§ **Tasks and exercises**:
A – In the tag jurisdiction discussion, what reason did the class and professor give for dismissing the waiver of service in the casebook hypo?
B – Please quote the stretch of the tag jurisdiction discussion from "Scalia is being" through "because it doesn't.".

§ **Text passage**:

-*-

So what do you guys think of "tag" jurisdiction?  In the Burnham case, I don't really find Scalia's majority (it's just tradition) or Brennan's concurring opinion (purposeful availment of a state's resources) that compelling.  Our casebook had an interesting hypo, in which Alex, knowing that Beth has just visited Oregon, sends her a waiver of service by mail, claiming Oregon jurisdiction on the theory that she subjected herself to Oregon jurisdiction by visiting the state.  The best that my class and professor could come up with for dismissing the waiver of service was that the tactic was "too cute."  I don't think this is an adequate explanation, and it's led me to think that tag jurisdiction is a bit outdated, and really contrary to notions of fair play and substantial justice - especially in cases like Burnham where the reason he was in Cali while he was served was to see his kids that his wife had dragged off to Cali (I know he was also there on business, but I don't think the court really factored this into its reasoning, at least not in the excerpted version in my casebook).

I think it sucks.  Actually, I think subject matter jurisdiction and personal jurisdiction are the most painful topics of study.  But seriously, I think relying on the historical basis of "well, once upon a time it was ok to serve someone if they were in that state" is crap.  Sure, maybe that made sense back with Pennoyer, but it confuses me that there are cases where personal jurisdiction is such a big deal and based on so much more (and there are much more valid reasons for asserting jurisdiction), and then someone can just step over a state line and then personal jurisdiction is ok because they've been served in that state.  I definitely agree that it's completely contrary to fair play and substantial justice.

Scalia is being his normally originalist self, claiming that this type of thing doesn't violate due process because it is part of the traditional background principles which are inherent in the idea of due process of law, principles which weren't displaced when the due process clause was enacted.  The objection most people, I think, have to this is that this sort of reasoning has a troubling level of circularity to it: it doesn't violate due process because it doesn't.

-*-

§ **Entries**:
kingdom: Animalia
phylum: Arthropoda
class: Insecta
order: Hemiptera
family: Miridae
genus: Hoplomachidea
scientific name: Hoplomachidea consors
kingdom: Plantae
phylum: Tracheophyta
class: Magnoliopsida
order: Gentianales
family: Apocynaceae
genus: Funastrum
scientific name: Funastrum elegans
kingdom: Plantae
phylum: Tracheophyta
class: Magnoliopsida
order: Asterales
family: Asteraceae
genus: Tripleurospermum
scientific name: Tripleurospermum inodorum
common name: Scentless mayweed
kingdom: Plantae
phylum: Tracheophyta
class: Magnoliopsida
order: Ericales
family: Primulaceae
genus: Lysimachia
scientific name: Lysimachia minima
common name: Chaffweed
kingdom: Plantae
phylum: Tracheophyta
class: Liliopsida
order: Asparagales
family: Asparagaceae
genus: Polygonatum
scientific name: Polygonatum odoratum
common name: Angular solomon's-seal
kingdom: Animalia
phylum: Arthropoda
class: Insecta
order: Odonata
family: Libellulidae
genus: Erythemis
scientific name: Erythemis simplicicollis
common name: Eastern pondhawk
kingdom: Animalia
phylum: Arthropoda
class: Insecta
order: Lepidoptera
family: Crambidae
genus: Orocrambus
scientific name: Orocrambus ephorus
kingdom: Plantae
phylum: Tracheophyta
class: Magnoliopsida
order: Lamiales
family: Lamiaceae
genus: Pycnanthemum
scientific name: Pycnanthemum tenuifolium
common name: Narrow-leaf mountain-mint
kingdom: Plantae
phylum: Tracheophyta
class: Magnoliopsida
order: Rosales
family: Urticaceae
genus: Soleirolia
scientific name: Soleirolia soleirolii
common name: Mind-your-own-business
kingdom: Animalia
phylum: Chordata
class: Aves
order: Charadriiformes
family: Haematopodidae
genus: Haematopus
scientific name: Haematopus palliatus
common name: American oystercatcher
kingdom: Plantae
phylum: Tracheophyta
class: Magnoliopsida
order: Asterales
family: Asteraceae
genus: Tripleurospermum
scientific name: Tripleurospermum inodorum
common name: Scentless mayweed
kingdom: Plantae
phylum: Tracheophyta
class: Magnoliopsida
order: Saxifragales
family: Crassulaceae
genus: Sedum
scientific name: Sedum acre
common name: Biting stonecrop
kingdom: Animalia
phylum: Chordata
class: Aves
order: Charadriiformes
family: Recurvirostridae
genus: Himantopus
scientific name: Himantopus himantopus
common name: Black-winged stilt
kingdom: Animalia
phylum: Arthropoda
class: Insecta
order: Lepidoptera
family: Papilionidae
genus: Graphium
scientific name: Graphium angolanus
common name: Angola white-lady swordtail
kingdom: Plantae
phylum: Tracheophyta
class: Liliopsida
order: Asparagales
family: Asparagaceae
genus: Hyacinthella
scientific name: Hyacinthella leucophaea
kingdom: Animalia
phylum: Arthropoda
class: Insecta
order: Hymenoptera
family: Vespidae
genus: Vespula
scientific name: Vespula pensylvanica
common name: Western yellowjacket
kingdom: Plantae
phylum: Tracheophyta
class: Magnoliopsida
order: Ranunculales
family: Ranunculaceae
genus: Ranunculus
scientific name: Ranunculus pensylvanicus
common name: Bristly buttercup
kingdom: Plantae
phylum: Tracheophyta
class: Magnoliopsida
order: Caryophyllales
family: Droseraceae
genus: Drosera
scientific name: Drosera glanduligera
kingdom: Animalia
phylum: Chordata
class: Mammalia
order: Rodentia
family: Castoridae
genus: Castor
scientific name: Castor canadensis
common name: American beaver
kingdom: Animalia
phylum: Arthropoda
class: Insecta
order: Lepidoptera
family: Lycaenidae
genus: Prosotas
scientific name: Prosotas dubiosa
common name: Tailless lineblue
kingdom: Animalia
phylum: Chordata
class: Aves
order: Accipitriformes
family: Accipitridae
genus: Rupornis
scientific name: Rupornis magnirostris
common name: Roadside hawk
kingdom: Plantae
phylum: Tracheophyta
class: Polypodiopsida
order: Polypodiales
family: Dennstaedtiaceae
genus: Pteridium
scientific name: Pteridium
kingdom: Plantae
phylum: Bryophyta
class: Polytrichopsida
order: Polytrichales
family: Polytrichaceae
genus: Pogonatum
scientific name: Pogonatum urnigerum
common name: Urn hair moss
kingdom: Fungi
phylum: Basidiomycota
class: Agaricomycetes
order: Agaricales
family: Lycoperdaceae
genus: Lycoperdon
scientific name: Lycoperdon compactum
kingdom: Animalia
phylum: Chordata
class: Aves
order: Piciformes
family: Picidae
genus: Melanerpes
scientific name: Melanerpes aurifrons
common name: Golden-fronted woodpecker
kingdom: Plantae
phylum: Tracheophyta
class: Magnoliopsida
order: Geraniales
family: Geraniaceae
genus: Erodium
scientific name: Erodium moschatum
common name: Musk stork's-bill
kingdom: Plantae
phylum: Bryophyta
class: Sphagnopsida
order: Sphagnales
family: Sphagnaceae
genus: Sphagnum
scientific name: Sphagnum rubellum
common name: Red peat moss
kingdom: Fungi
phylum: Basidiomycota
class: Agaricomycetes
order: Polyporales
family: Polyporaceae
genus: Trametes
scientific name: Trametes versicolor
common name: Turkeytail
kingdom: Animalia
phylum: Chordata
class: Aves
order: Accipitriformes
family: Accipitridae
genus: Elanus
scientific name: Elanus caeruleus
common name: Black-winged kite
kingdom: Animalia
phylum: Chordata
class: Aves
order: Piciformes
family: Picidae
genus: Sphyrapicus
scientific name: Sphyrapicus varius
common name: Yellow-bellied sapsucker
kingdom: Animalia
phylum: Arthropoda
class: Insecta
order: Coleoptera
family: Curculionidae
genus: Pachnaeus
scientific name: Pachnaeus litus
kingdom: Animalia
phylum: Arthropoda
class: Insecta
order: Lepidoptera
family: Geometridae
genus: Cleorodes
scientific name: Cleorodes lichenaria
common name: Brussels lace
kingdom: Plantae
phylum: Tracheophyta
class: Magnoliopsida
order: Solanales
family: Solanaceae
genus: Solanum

-*-

§ **Task-by-task solutions**:
A – They said the tactic was "too cute."

B –
Scalia is being his normally originalist self, claiming that this type of thing doesn't violate due process because it is part of the traditional background principles which are inherent in the idea of due process of law, principles which weren't displaced when the due process clause was enacted.  The objection most people, I think, have to this is that this sort of reasoning has a troubling level of circularity to it: it doesn't violate due process because it doesn't.